Kierowca autobusu podejrzany o zabójstwo 19-latki w Katowicach od roku czeka w areszcie na akt oskarżenia. Potrącił kobietę, która stała na jezdni w grupie bijących się osób. Sprawa bójki była odrębnie badana przez śledczych. Prokuratura właśnie umorzyła dochodzenie.
31 lipca 2021 roku nad ranem 19-letnia Barbara została potrącona przez autobus miejski. Zmarła na miejscu. Za kierownicą siedział 32-letni Łukasz T. Usłyszał zarzuty zabójstwa 19-latki oraz usiłowania zabójstwa kolejnych dwóch osób, w tym partnera ofiary. Od zdarzenia przebywa w areszcie.

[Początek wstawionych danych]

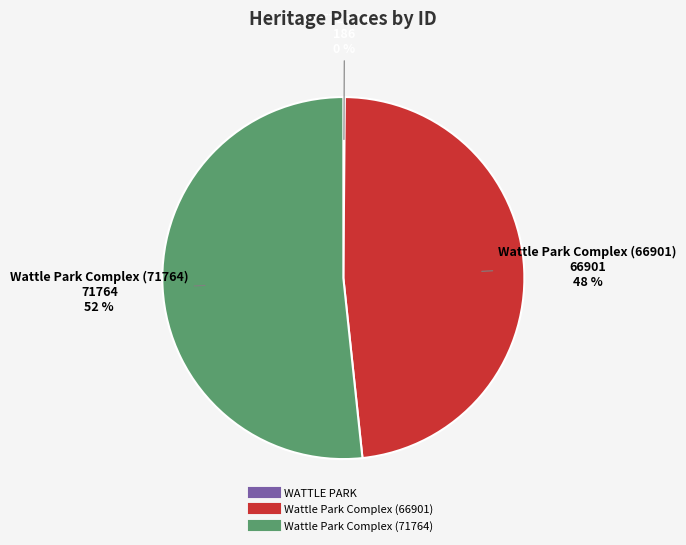

What is the largest slice in the pie chart?

Wattle Park Complex (71764)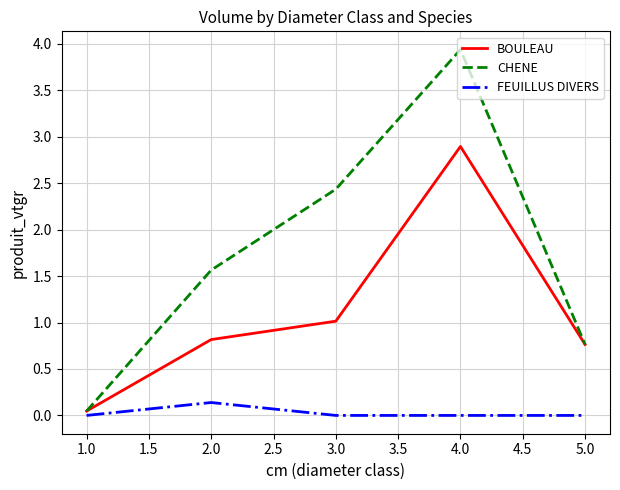

Does the chart display data point markers on the line(s)?

No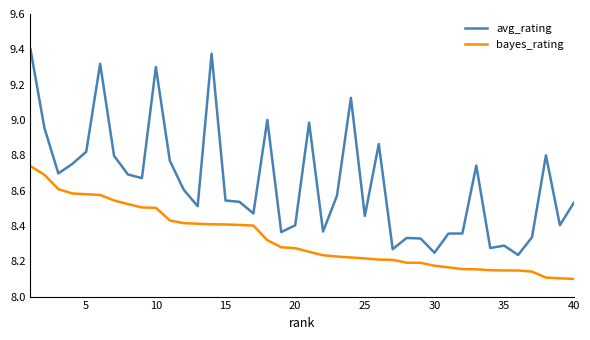

Is this an area chart (filled region under the line)?

No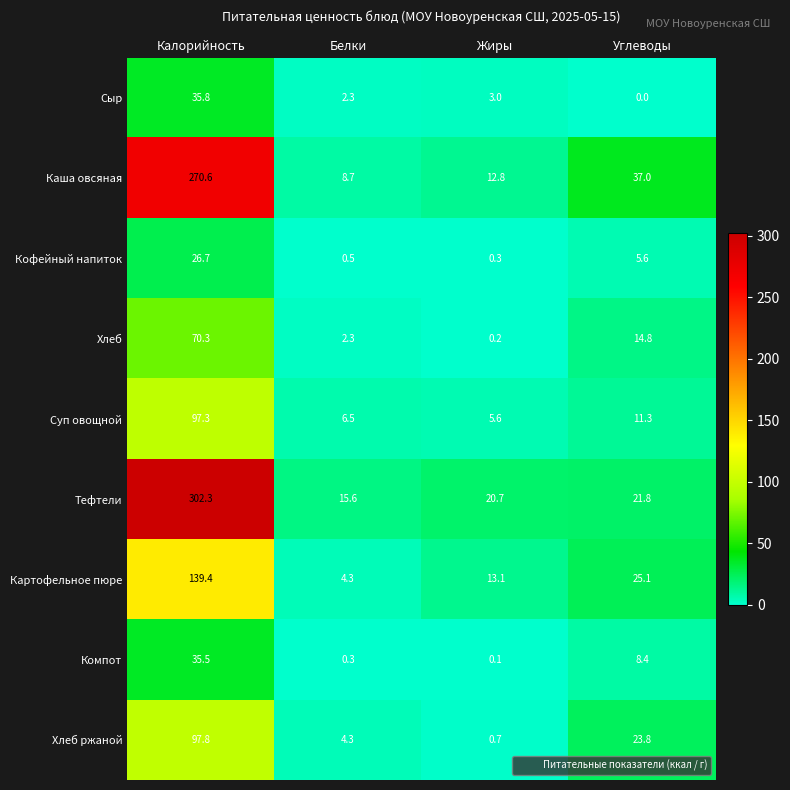

At how many categories does at least one series exceed 14?

4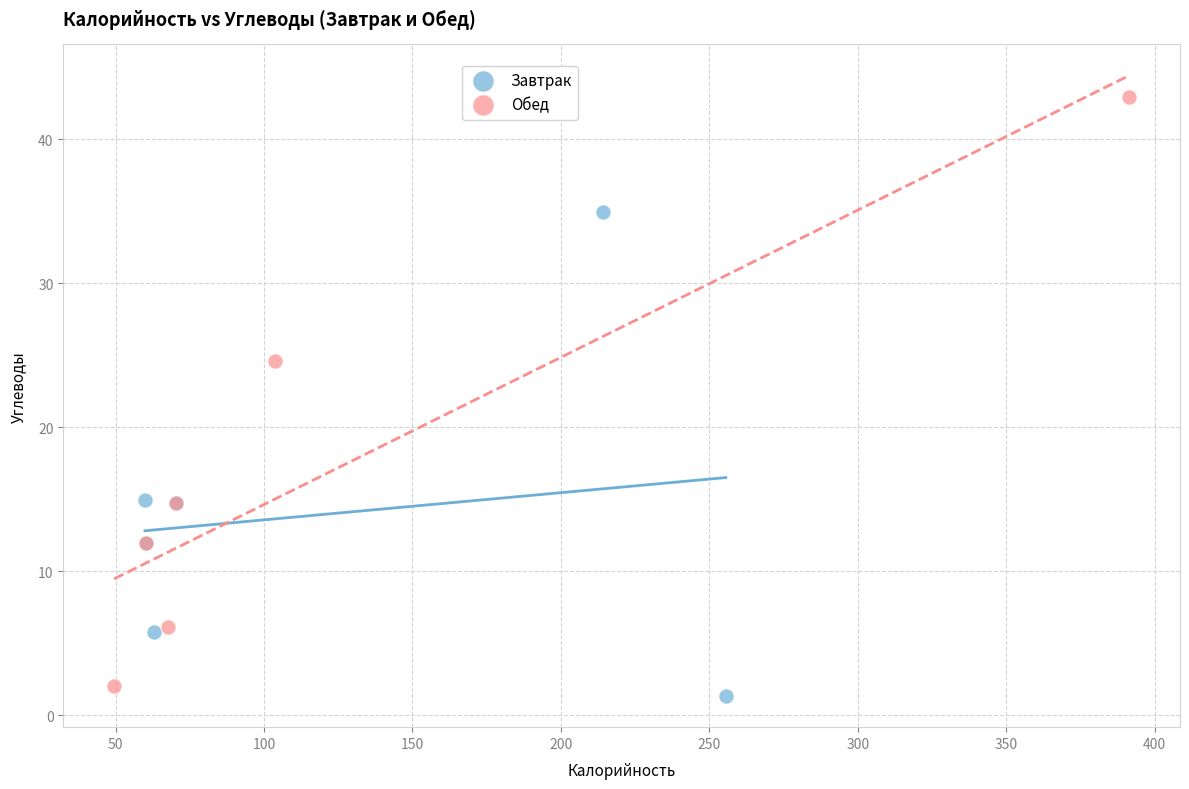

What are all the series names shown in the legend?

Завтрак, Обед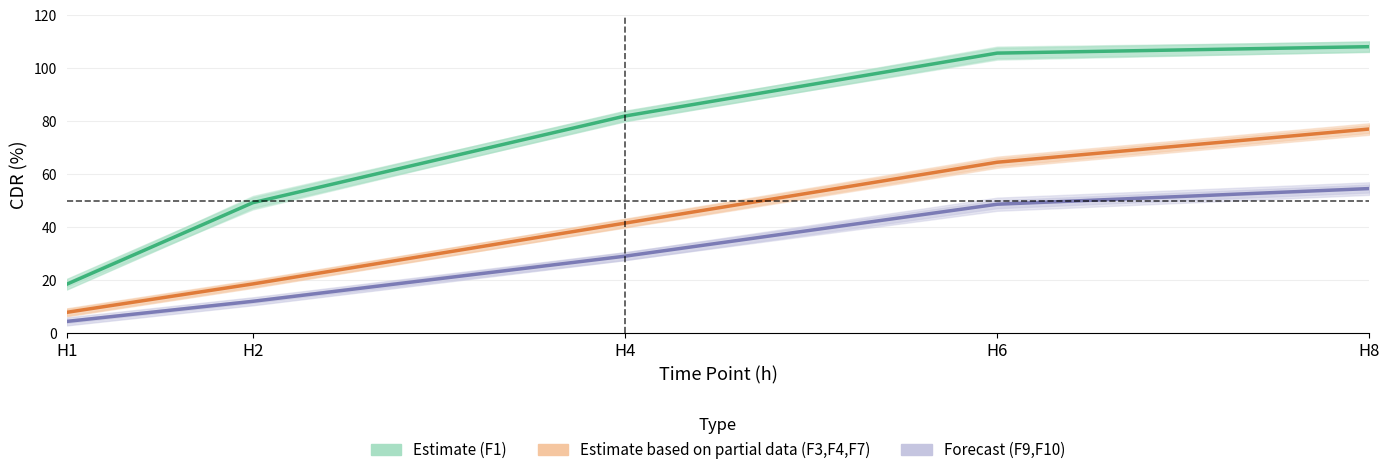

Which series has the largest range (max minus min)?

Estimate (F1)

Śledztwo prowadzi Prokuratura Okręgowa w Katowicach. Zabezpieczono między innymi nagrania, zarejestrowane telefonami przez świadków, które trafiły także do mediów. Na filmikach widać, że tuż przed wypadkiem na jezdni bili się ludzie. Wątek bójki został wyłączony z głównego dochodzenia i przekazany prokuraturze rejonowej.
- Dochodzenie w sprawie bójki zostało umorzone wobec braku podstaw do wniesienia aktu oskarżenia - powiedziała nam we wtorek Joanna Sagan, szefowa Prokuratury Rejonowej Katowice-Północ.
Bójka była, nie ma przestępstwa
Prokurator Sagan dodała, że ustalono osoby, widoczne na nagraniach, przesłuchano świadków, zebrano materiał dowodowy. Śledczy wykazali, że bójka miała miejsce, ale "w ocenie prokuratora referenta nie było wszystkich znamion przestępstwa".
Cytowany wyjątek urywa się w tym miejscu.